From that point, the strategy sharpened. More specialists, fewer generalists. YouTube ads. Webinars. Community partnerships. The logic was to reach people where they’re already looking for solutions, and the leads that come in are already half-convinced. It worked: their churn rate reduced.
Day 1000 – What four years taught him about Africa’s globalisation gap
GoNomads’ clients are now spread across more than 40 countries. But Enun is clear-eyed about how far the broader ecosystem still has to go.
“There are a lot of shadow bans that businesses are not even aware of,” Enun says. Systems that quietly block cross-border transactions. Payment setups that fail without explanation. Structures that exclude without notice. Most businesses never find out what’s stopping them—they just know something isn’t working, and they give up.

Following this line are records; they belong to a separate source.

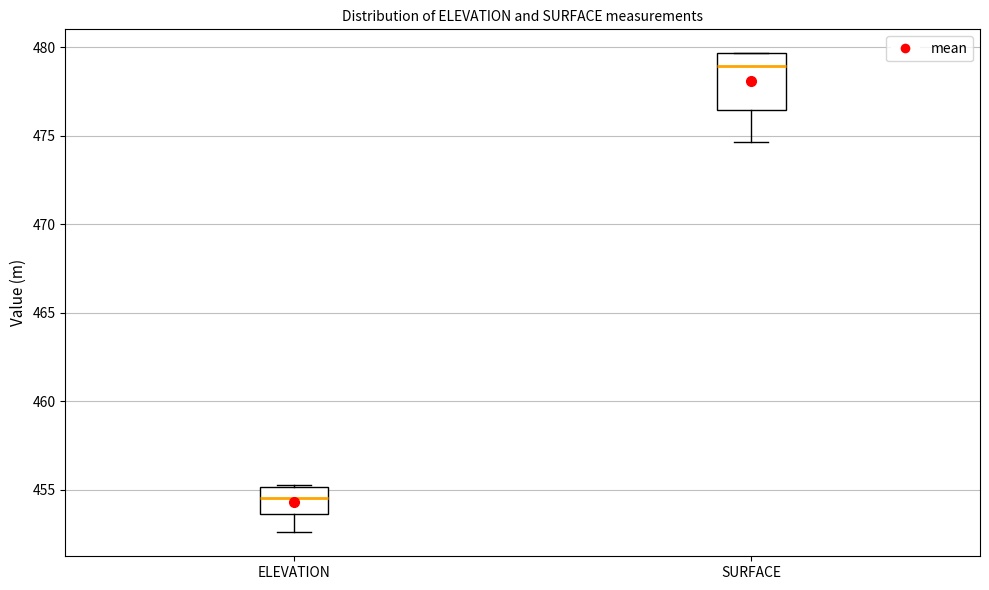

Reading left to right, read every box against the y-axis: the position of its median line, the range the box covers, and the ends of its whiskers. The values are not printed on the chart, so give them approximately, as read against the axis.

ELEVATION: median 454.5, box 453.5 to 455.0, whiskers 452.5 to 455.5
SURFACE: median 479.0, box 476.5 to 479.5, whiskers 474.5 to 479.5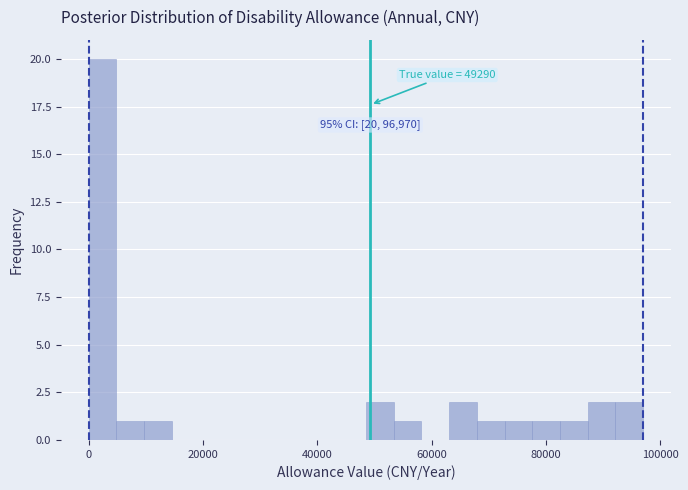

Around what value on the x-axis is the tallest bar? Give the approximate position of its centre, as read against the axis.

2000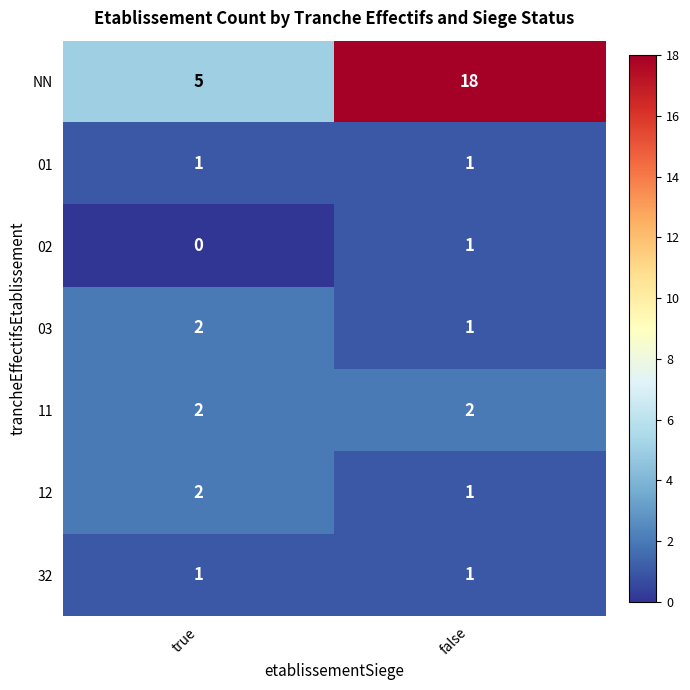

What is the sum of the 12 values at false and true?

3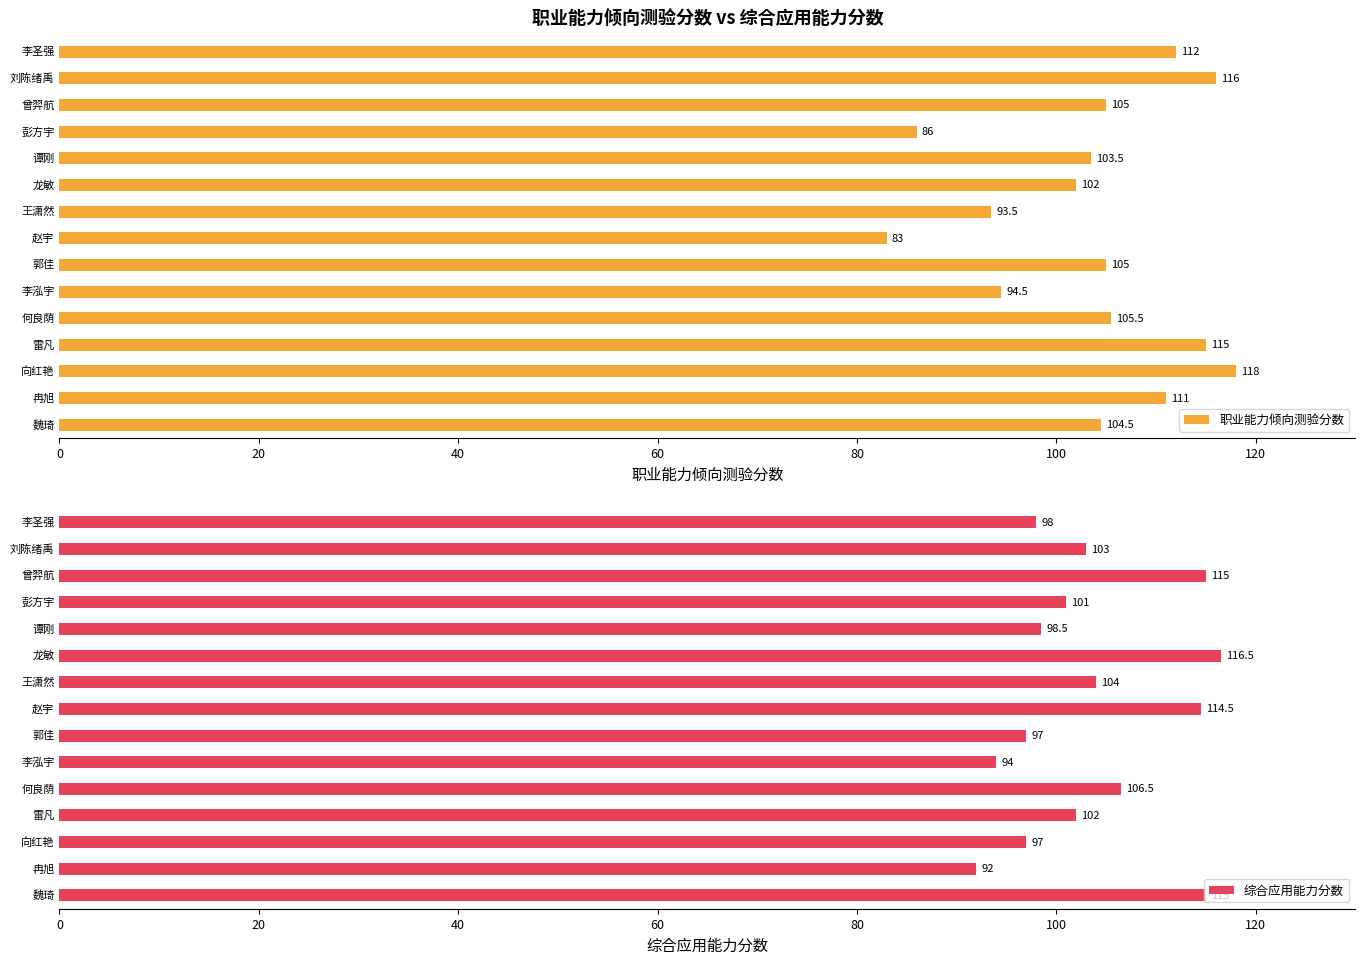

The value of 综合应用能力分数 at 120 is 169.7. True or false?

False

What African founders often miss, he argues, is that going global doesn’t mean selling the same product in a new market. It means adapting. A cake baker doesn’t need to figure out international shipping. She could package her knowledge as a digital course and sell it to someone in London for $20.
“If you have 20 customers buying from you at $20, that’s $400 without you having to bake a single cake,” he says.
The mindset shift is the hardest part. “People here can’t picture selling to someone who doesn’t look like them,” he says. “They see the global market as this pedestal that’s so high, so difficult to reach. But businesses from other parts of the world come here, learn our context, and sell to us. We can do the same.”
In May 2025, GoNomads relaunched the product it’d killed in 2022. The new version, GoFlex, is an automated billing platform for freelancers and service-based businesses that handlescontracting, invoicing, and delivery handoff. Three years wiser, they launched it properly.
For GoNomads, the next chapter is two things: structured education around globalisation to position GoNomads as the authority for African businesses going global, and expanding beyond Africa to serve businesses in the Middle East and Asia looking to cross into new markets too.
“Cross-border trade doesn’t only happen in Africa,” Enun says. “It happens everywhere.”
The question he set out to answer in 2020 remains unanswered. But GoNomads is several years deeper into the work of answering it.
“You don’t need to know everything to start,” he says. “You just need to know enough to begin. Everything else, you learn on the way.”